Opinião: O liberal Ciro Gomes à caça de esquerdistas

Leio a manchete “Ciro está em busca de partidos de esquerda” e momentaneamente fico estático, naquela de vítima de um comando Mandrake. A imagem de Ciro, celular em punho, aos gritos para persuadir um incauto, ressoa pontiaguda nos nichos labirínticos da memória dos tempos. Ela penetra a minha mente com aquele sabor épico e macabro das jornadas empreendidas pelos caçadores de cabeça.

A última notícia que tive de caçadores de cabeça, além dessa última sobre a caçada que acontece agora nos campos conflagrados do nosso esquerdismo ressentido, tinha a ver com os ritos de passagem dos garotos konyaks.

Lá em Longwa, pequena vila nas profundezas florestais de Mianmar, um grupo étnico sofre a dissolução de práticas ancestrais. Sucumbem ritos de passagem da meninice para o mundo adulto, entre as quais a posse da cabeça de um inimigo.

Hoje, os jovens compõem o quadro de simbolização da posse heroica da vida através do visorama ideológico da transubstanciação que o Cristianismo usa como âncora psíquica para fixar fundamentos da fé.

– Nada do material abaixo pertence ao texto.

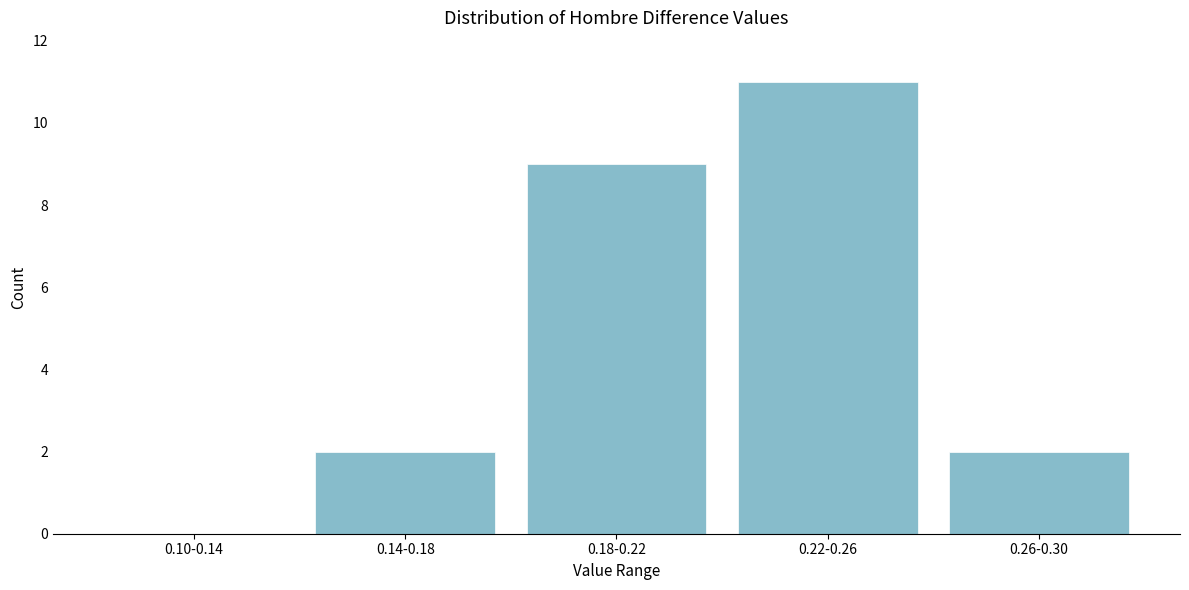

Reading right to left, list all the values displayed in this chart.

0.26-0.30=2	0.22-0.26=11	0.18-0.22=9	0.14-0.18=2	0.10-0.14=0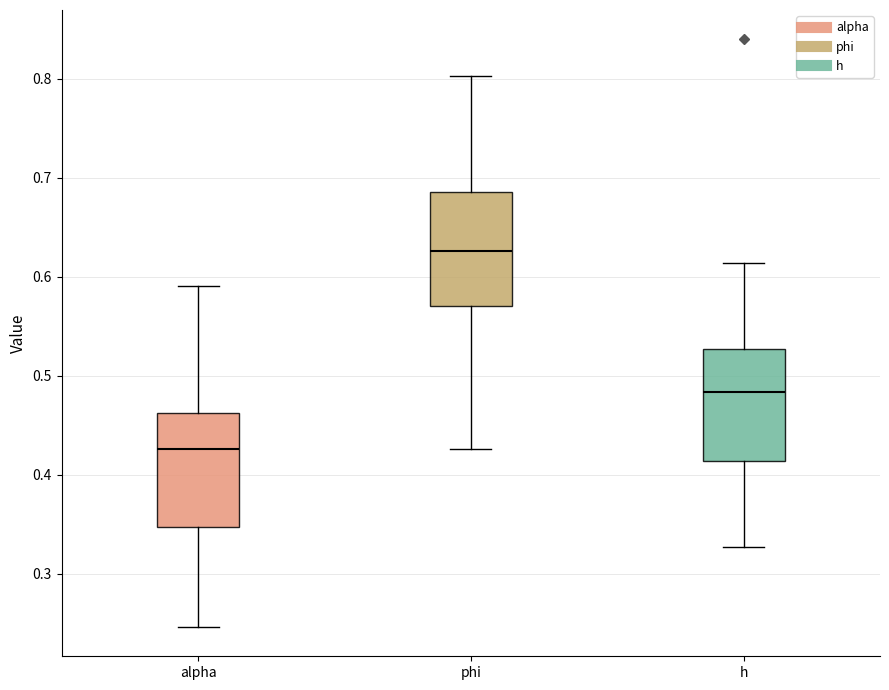

Which box's median line is the lowest?

alpha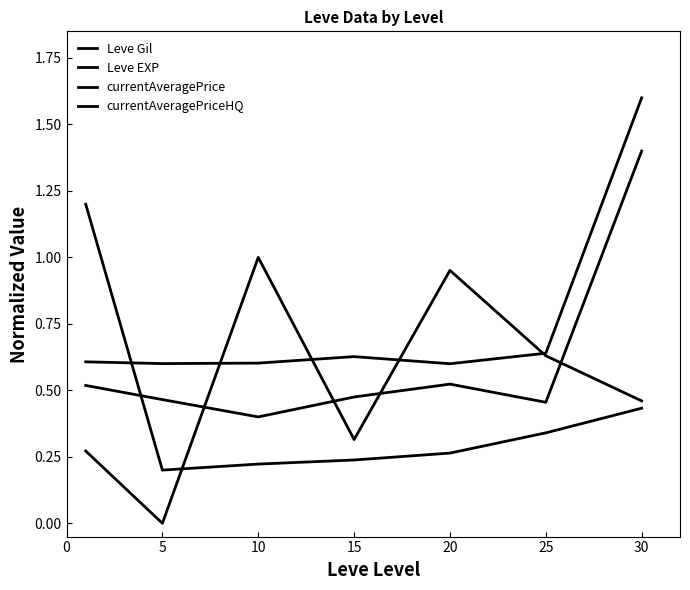

How many interior local valleys does the currentAveragePrice series have?

2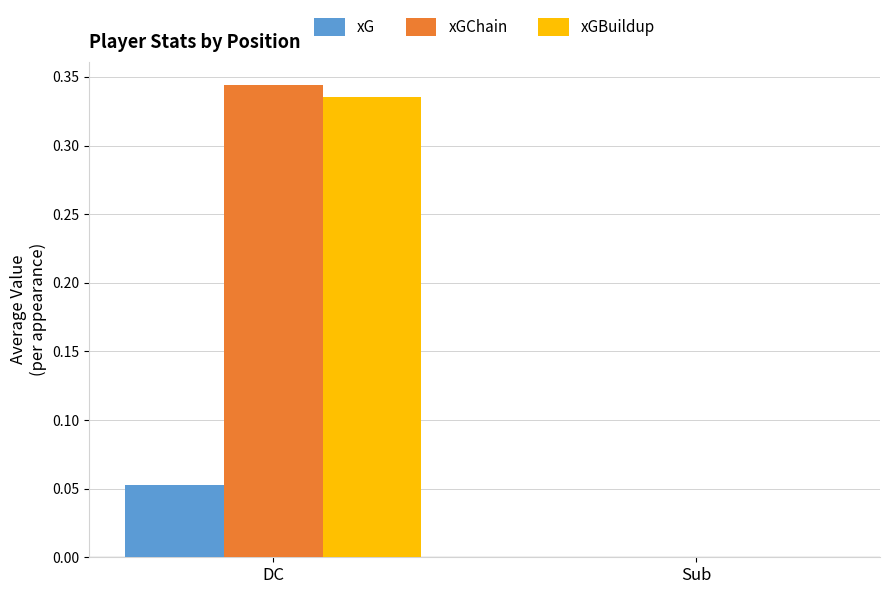

Is it true that xGChain equals 0.5 at DC?

False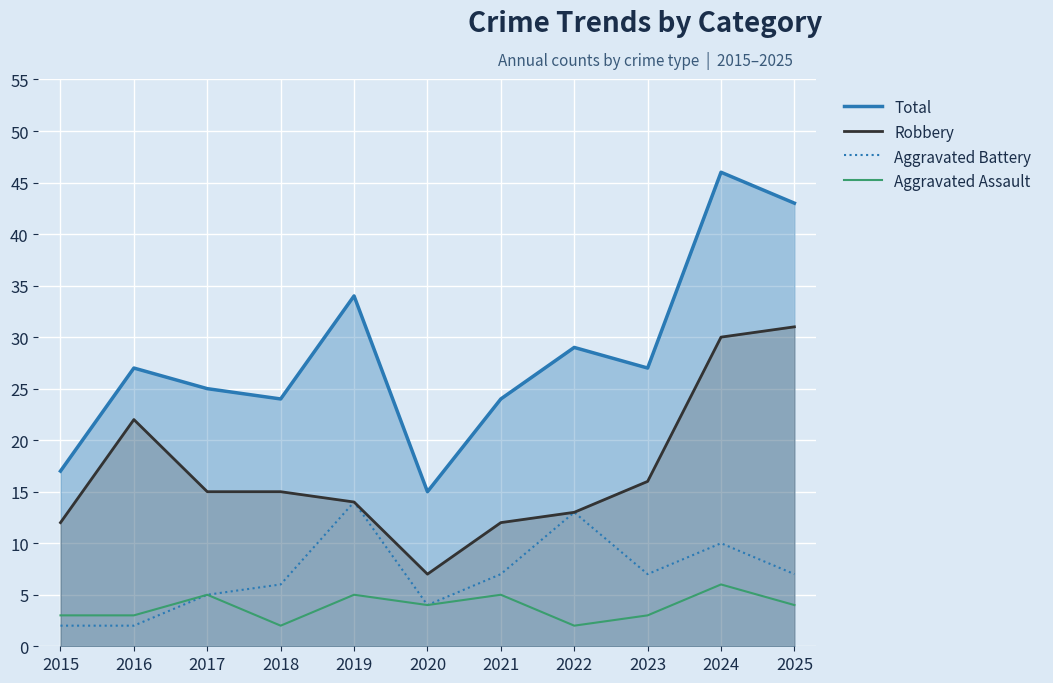

Reading left to right, extract all data points from this chart.

Total: 2015=17	2016=27	2017=25	2018=24	2019=34	2020=15	2021=24	2022=29	2023=27	2024=46	2025=43
Robbery: 2015=12	2016=22	2017=15	2018=15	2019=14	2020=7	2021=12	2022=13	2023=16	2024=30	2025=31
Aggravated Battery: 2015=2	2016=2	2017=5	2018=6	2019=14	2020=4	2021=7	2022=13	2023=7	2024=10	2025=7
Aggravated Assault: 2015=3	2016=3	2017=5	2018=2	2019=5	2020=4	2021=5	2022=2	2023=3	2024=6	2025=4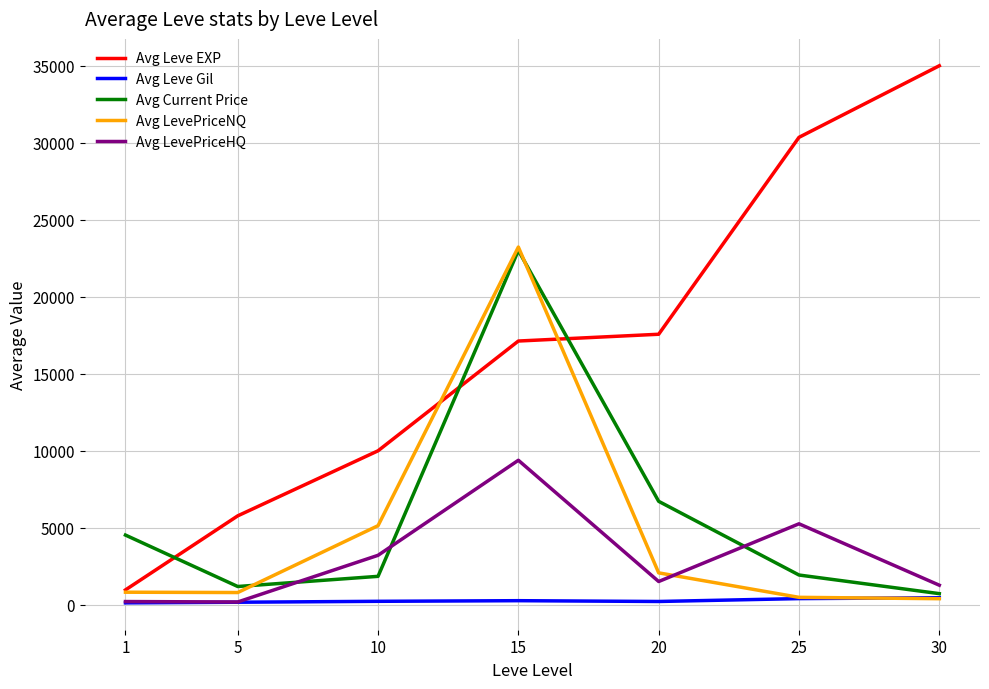

What is the difference between the Avg LevePriceHQ values at 10 and 20?

1702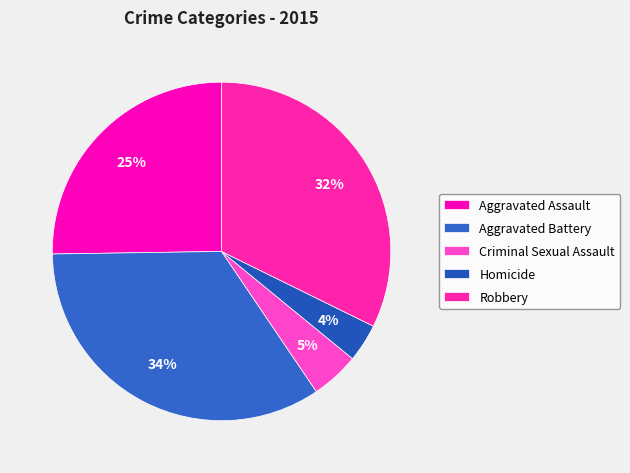

How many segments does this pie chart have?

5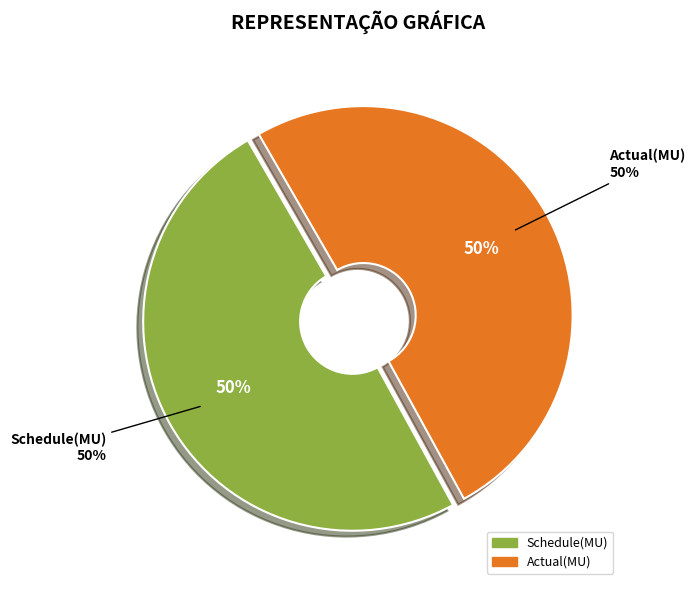

True or false: Schedule(MU) accounts for 62% of the total.

False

Isso é lá em Mianmar. Aqui, a caçada de Ciro pelas cabeças a prêmio da esquerda aturdida tem a ver também com transubstanciação. Mas não a do pão em corpo, mas a do corpo, notadamente a cabeça, em habitáculo da sujeição mental ao conservadorismo neoliberal. A agenda desenvolvimentista do Ciro governador é a do neoliberalismo do Consenso de Washington.

Não foi uma nem duas vezes, inclusive presencialmente, que vi Leonel Brizola se referir aos “filhotes da ditadura”, entre os quais o primogênito seria o empresário e jornalista Roberto Marinho.

Nada mais clássico no mesmo sentido do que Ciro Gomes, que começou a vida política no PDS, partido que substituiu a Arena criada pela ditadura militar de 1964, e no qual ele se sentia confortável por ser o herdeiro dos voto do pai, cacique golpista ex-prefeito de Sobral. Isso foi em 1982.

Antes, em 1979, candidato a vice-presidente da UNE pela chapa Maioria, Ciro sofria a acusação de “direitista”, o que significava à época um alinhamento às forças retrógradas que deram sustentação ao golpe militar que suprimiu a vida política democrática no país.

Hoje ser de direita é a mesma coisa, uma opção retrógrada, mas legítima. Ser de direita é, por exemplo, ser contra verba pública para família de presidiários, é ser machista e acreditar que a mulher não deve porque não pode liderar os processos sociais. Mas não quer dizer pessoas piores. Nem melhores. Só pessoas. Como as pessoas de esquerda, centro e assim por diante.

Ciro Gomes ostenta, à maneira de um Collor de Mello com trejeitos bolsonarianos, um furor crítico reformista de centroesquerda para legitimar a caçada à cabeça dos esquerdistas. Pois como disse Jessé Souza, que esteve outro dia entre nós distribuindo sabedoria, “num país desigual como o nosso, a esquerda só não ganha eleição se não houver eleições”. Ciro quer mais que a cabeça da esquerda. Quem aderir, verá.